Jeth’s attention was pulled back to his charge when she put her hand on his knee, her eyes glossy.

“Please,” she begged. “Your major won’t listen. You have to help me. You will be a wealthy man if you do.”

“Hold on.” He got up to leave.

“Where are you going?” she asked, grasping his pant leg. He took her wrist and pulled it aside to check her bindings. The peg was secure. He started for the exit again.

“Stop! I want to ask you something.”

He groaned. “What?”

“That older swordsman. The one I cut. Haven’t seen him up and about. Is he all right?”

“Why do you care?” His brow furrowed.

Baird burst out of Loche’s tent and proceeded to kick over a carton of rations. He clutched at his head, running his hands over his brown, sweat-slicked hair, breathing hard.

“I’ll be right back,” Jeth muttered.

After asking Roscoe to keep an eye on the Saf, he approached the frustrated spearman. “What’s going on?”

Baird snapped his head around, eyes red with dark circles underneath like the last hour had been more strenuous than every day since the start of their mission combined. He squatted down on his heels and rested his forehead against his thumbs. “Master Loche . . .”

Jeth stared down at him, listening to Baird’s heart pump thick blood through his chest, his own growing heavier. “You two have history?”

Baird stood back up and wiped his dry nose. “You can say that. We’ve been fighting together since this blasted war started. I’ve seen him cleave through hordes of naja without breaking a sweat. And a little scratch by some bitch’s blade does him in? It doesn’t make any ashray-licking sense.” He stood back up and stormed off toward the lake.

Jeth entered Loche’s tent to find Faron and Olivier kneeling over the navigator, now sickly white and covered in rivers of sweat. The stench of rot and burnt flesh was overpowering. He scaled back his sense of smell, but the thickness of the air lingered, along with a sharp, foreign odor.

“Cauterize it again,” Faron commanded.

“I’ve done it twice already. It’s not working,” protested Olivier.

“Then perhaps you are doing it incorrectly.”

“With all due respect, Major. I learned how to cauterize a wound before I ever picked up a bow. Some kind of desert pathogen must have infected his wound.”

Loche opened his peeling lips and rasped, “Don’t even think about putting that hot poker on me again. You should all be getting ready to leave this place. Get as far from here as your horses will take you.” He leaned his head to the bag of whiskey in the tent’s corner. “Leave me a bottle, and you boys take the rest. Have yourselves one good night. I’ll be fine here.”

Faron slowly rose to his feet and exhaled heavily through his nose. His tired gaze finally fell on Jeth standing there. “Why aren’t you guarding the Saf ?”

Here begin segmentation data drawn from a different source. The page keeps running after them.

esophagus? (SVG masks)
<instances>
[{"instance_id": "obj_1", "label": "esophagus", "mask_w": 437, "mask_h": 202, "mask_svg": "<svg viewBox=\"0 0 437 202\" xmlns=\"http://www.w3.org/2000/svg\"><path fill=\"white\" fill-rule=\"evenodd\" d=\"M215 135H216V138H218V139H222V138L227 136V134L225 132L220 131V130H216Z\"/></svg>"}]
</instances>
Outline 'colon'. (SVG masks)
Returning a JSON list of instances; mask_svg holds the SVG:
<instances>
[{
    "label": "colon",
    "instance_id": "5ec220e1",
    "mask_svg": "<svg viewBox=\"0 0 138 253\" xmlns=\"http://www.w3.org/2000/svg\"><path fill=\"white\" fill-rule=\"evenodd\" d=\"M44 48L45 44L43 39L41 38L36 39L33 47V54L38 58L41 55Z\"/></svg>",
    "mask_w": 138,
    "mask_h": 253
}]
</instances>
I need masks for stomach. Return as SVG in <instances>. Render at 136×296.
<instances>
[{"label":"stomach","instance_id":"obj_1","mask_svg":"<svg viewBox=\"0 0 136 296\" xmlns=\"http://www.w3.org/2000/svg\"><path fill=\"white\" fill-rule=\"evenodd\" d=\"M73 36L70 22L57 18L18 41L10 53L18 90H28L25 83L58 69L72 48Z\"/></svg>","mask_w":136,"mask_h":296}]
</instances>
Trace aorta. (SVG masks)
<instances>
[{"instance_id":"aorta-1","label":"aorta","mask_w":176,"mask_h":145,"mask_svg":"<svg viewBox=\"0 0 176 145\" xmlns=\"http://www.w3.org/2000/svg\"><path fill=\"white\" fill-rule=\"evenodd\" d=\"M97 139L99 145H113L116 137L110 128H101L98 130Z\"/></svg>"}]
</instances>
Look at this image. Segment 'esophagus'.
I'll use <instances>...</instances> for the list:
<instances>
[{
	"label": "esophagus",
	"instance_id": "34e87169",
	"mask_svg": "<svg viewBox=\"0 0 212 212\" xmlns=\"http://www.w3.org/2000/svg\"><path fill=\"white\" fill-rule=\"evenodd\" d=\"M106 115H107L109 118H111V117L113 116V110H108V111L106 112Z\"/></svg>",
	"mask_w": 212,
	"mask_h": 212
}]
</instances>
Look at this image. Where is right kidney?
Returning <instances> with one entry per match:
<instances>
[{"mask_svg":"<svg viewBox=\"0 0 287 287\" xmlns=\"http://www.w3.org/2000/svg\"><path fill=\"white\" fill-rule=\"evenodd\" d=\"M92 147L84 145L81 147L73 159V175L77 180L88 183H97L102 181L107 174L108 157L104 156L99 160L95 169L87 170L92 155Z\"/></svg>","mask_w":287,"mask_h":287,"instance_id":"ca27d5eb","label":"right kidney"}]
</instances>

“She’s claiming she’s not. But a thief posing as her,” Jeth replied.

The major rolled his eyes and led Jeth out of the tent. “Do not believe a word that woman says.” He pointed at him with a rigid forefinger.

“What if she’s telling the truth?” Jeth said. “Don’t you find it strange that Nas’Gavarr would send his daughter to meet her betrothed with nothing more than ten of his warriors and two camels? Why wouldn’t he escort her himself if this marriage is so important?”

“She has the marking on her back that all of Nas’Gavarr’s daughters have. I checked as soon as we secured her. The Meister confirmed her father is on his way. She is without a doubt, the Saf. You will not leave your post again unless it’s an emergency. Is that clear?” Faron’s voice stiffened even more, his tone low. Jeth began to tremble.

“Aye,” he said, so quiet he wasn’t sure a sound came out at all. He bowed and started to walk back.

“Wait,” Faron said. “She obviously sees you as an easy mark. I will watch her.”

“Uh . . . alright. What will you have me do instead? Should I help Olivier?”

“Get some sleep. I need you to watch the Meister for one more night. Be prepared to set off at first light.”

Something’s wrong here, you know it, he thought. It felt prudent to press the issue of the Saf ’s identity. Make Faron listen. He tried to force the words out, but they wouldn’t come. “What about Master Loche?” he asked instead.

Faron’s jaw tightened, and his hard, blue gaze broke before replying, “He will not be returning with us.”

The major, in his purposeful, stiff fashion, walked toward the Saf ’s tent.